7. The method of claim 3, wherein constructing the railway line network passenger flow control offline model comprises:

8. The method according to claim 1, wherein the generating of the online training environment according to the actual delay occurrence scenario, and performing online training of reinforcement learning on the optimized railway line network passenger flow control offline model by using the online training environment, comprises:

according to the characteristics of an actual delay scene, initializing an online model according to a stored optimized railway line network passenger flow control offline model, wherein the online model inherits all parameters of the offline model and comprises data stored in a memory base;

according to the characteristics of an online environment, the updating frequency of an online model, the training set and the exploration rate are set, a target network of the online model is only used for evaluation, and parameters are not updated along with the increase of training times;

the number of times of training of the online model is small, the online model takes actions to interact with the environment, the environment returns a reward value and the next state, and only the current network parameters are updated in the training process and are used for generating an accurate passenger flow control and train operation scheme.

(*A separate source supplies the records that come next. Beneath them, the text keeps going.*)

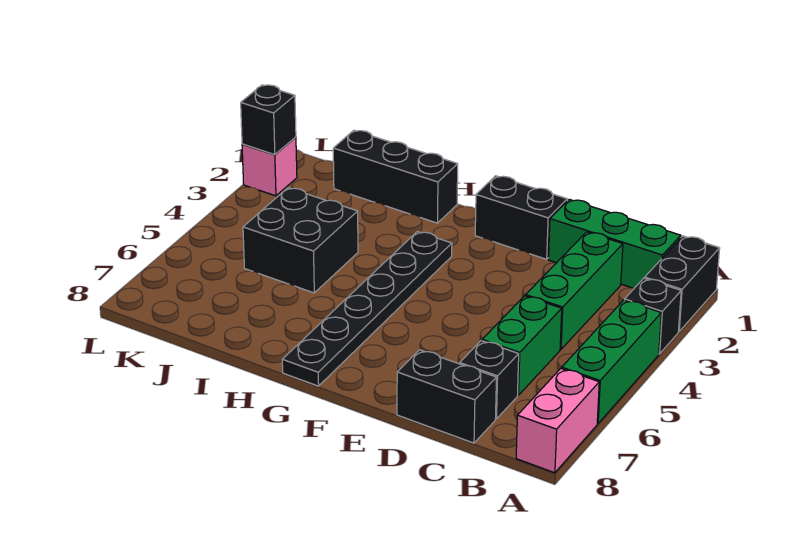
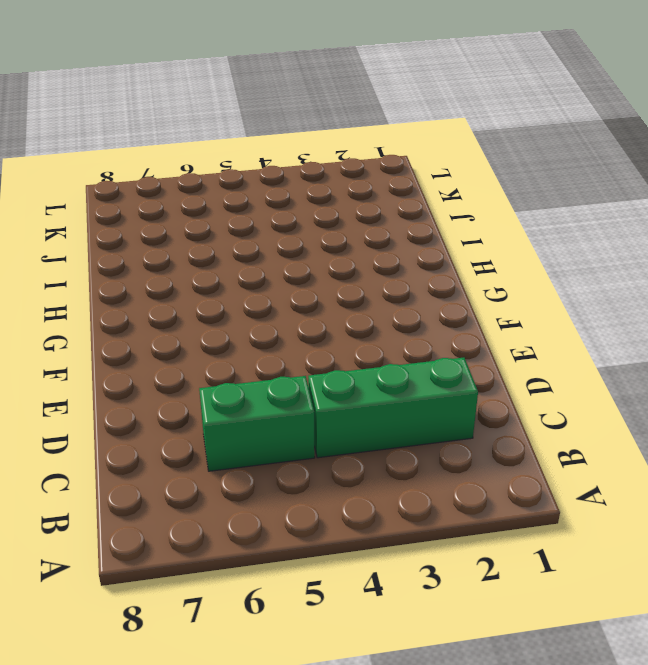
none -> black brick A1:A2 level 1
none -> black brick A3 level 1
none -> green brick A4:A6 level 1

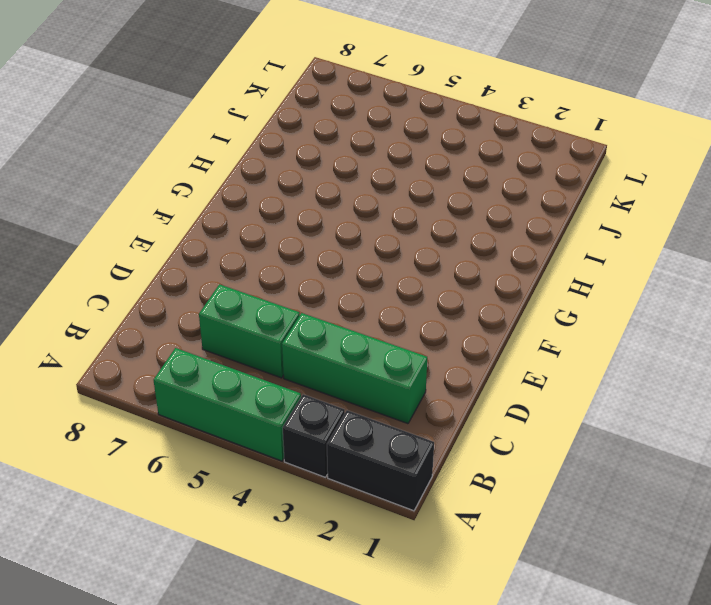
none -> pink brick A7:A8 level 1
none -> green brick B1:D1 level 1
none -> black brick C7 level 1

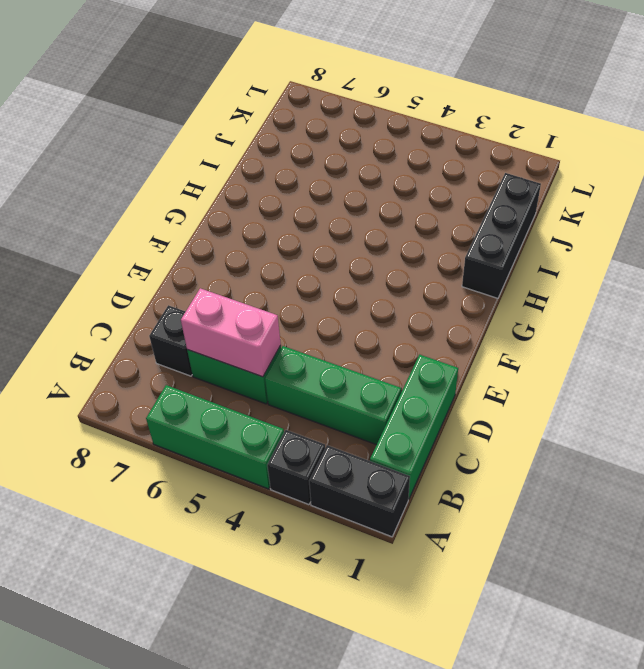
pink brick C5:C6 level 2 -> pink brick A7:A8 level 1
none -> black brick C8:D8 level 1
none -> black brick E1:F1 level 1
none -> black plate G3:G8 level 1

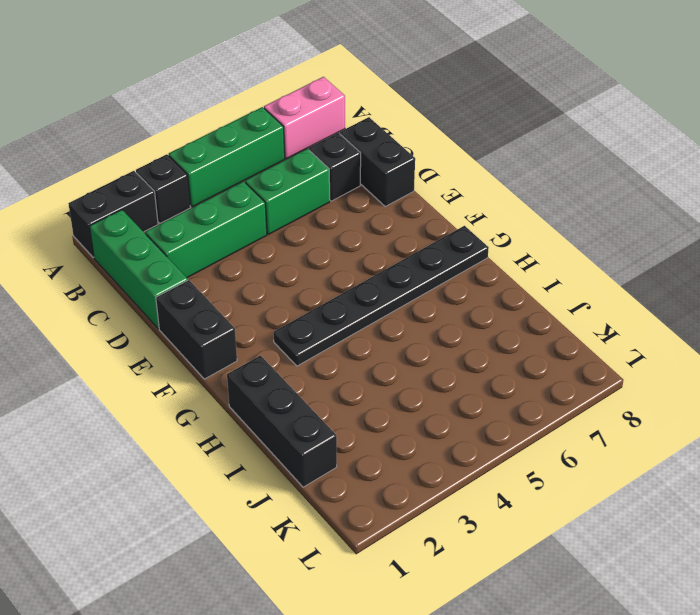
none -> black brick I4:J5 level 1
none -> pink brick L2 level 1
none -> black brick L2 level 2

9. The method of claim 1, wherein obtaining a coordinated optimization scheme for railway line network traffic control and operation adjustment comprises:

carrying out passenger flow control on passengers entering the rail transit platform by stages of station separation, and giving passenger flow control rate at specific time and place;

when delay occurs, a compression tracking interval and a stop time strategy are utilized to update the train schedule with the aim of recovering normal running as soon as possible, the train runs according to the updated train schedule, and whether station jumping is carried out or not is selected at a station which allows station jumping.